Entering my sophomore year, I could not wait for the long-anticipated return to in-person school. In my optimistic expectations, I envisioned the transition from March 2020 to August 2021 to be seamless; we would all pick up right where we left off. However, upon stepping onto Westmont’s campus, I quickly found myself overwhelmed. Seventeen months of isolation takes a toll on anybody, let alone a fourteen-year-old. As I juggled new classes and new faces (the top halves of them, at least), I had a lot of trouble adjusting. Consequently, my time-honored love for learning dwindled. I dreaded coming to school.

As time passed throughout that first semester, my grades began to reflect how I was feeling. To me, it was no shock when I took my math final, and the exam score dropped my 58% in the class to a glaring 52%. With a brand new, very permanent F on my transcript, accompanied by Bs and Cs, the seeming reality of my actions set in: I would not be attending college, and I would be lucky to even graduate high school. The academia-filled life that my parents and I had imagined was now nonviable.

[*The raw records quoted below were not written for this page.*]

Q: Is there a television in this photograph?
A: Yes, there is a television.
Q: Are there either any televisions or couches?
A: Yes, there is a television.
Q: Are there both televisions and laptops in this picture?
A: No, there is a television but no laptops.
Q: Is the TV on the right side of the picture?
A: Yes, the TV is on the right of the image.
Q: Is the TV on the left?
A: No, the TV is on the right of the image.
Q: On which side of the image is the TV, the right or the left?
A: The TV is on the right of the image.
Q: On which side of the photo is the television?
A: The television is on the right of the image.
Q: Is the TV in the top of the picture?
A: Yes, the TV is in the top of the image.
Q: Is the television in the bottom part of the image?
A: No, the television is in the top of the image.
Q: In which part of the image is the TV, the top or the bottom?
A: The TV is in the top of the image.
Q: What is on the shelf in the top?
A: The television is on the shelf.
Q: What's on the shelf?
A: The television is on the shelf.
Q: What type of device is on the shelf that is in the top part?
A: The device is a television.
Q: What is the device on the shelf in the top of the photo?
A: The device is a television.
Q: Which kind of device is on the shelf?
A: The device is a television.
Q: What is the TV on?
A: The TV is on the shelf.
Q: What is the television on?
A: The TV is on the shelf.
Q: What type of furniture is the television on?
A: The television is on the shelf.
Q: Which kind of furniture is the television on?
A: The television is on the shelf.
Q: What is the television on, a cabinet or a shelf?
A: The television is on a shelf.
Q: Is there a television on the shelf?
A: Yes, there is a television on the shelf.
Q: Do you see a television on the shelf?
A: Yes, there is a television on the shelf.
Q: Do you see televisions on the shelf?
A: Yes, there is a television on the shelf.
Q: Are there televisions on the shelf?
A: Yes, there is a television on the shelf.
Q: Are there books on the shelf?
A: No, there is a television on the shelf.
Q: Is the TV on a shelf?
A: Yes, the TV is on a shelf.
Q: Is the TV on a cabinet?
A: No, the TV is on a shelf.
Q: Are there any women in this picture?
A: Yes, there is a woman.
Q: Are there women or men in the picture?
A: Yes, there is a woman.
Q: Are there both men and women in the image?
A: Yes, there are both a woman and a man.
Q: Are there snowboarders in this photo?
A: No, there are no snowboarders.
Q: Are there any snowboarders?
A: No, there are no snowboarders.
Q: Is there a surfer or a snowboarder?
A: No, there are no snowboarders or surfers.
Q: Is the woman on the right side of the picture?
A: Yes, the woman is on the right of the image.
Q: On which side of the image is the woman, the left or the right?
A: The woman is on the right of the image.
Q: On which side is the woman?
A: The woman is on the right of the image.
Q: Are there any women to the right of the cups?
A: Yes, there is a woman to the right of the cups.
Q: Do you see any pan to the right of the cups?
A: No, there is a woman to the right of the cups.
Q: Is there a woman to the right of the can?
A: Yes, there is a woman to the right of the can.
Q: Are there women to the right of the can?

Come January, I told people I was struggling, and as people do, they helped me put everything back together. I started going to a weekly tutor (shoutout to you, Oscar!), studied for hours on end, and earned a C on my first test of the second semester. I had never been so happy about being average. Then, I earned a B on a test in February. And in March, I earned an A. Sitting in my Photo app’s “Favorites” folder is a Canvas screenshot from March 2022: 100/100 on “Solving Equations & Linear Programming.” That test remains one of the proudest moments of my high school career. Eventually, after working hard all semester and receiving support from those around me, I finished the year with a B in math. 

While proud of my new grade, I still constantly wished to erase that F. It stood as an incessant reminder that I failed. Wanting to run as far away from that memory as possible, I remember making a promise to myself at the end of tenth grade: from then on, I would put maximum effort into school at all times, thus detaching myself from my prior mark of failure.

Two years later, I can confidently say that I have kept my promise. Through countless late nights and early mornings, anxiety-filled exams, and never missing a day if I could help it, I never earned an F again. 

But here’s the thing: I no longer wish to erase the F. It no longer makes my heart beat fast; nor does it make my stomach turn at the thought of it on my college applications. In fact, I have grown rather fond of the little letter. 

If I had let one minuscule grade define my entire future, then I would have never continued trying in school. I would have never applied to college, and I would have never gotten into UC Davis. One F does not mean that you are an F-student—it means that you are human. Life does not end after earning an F in a class. Take it from me: my life began.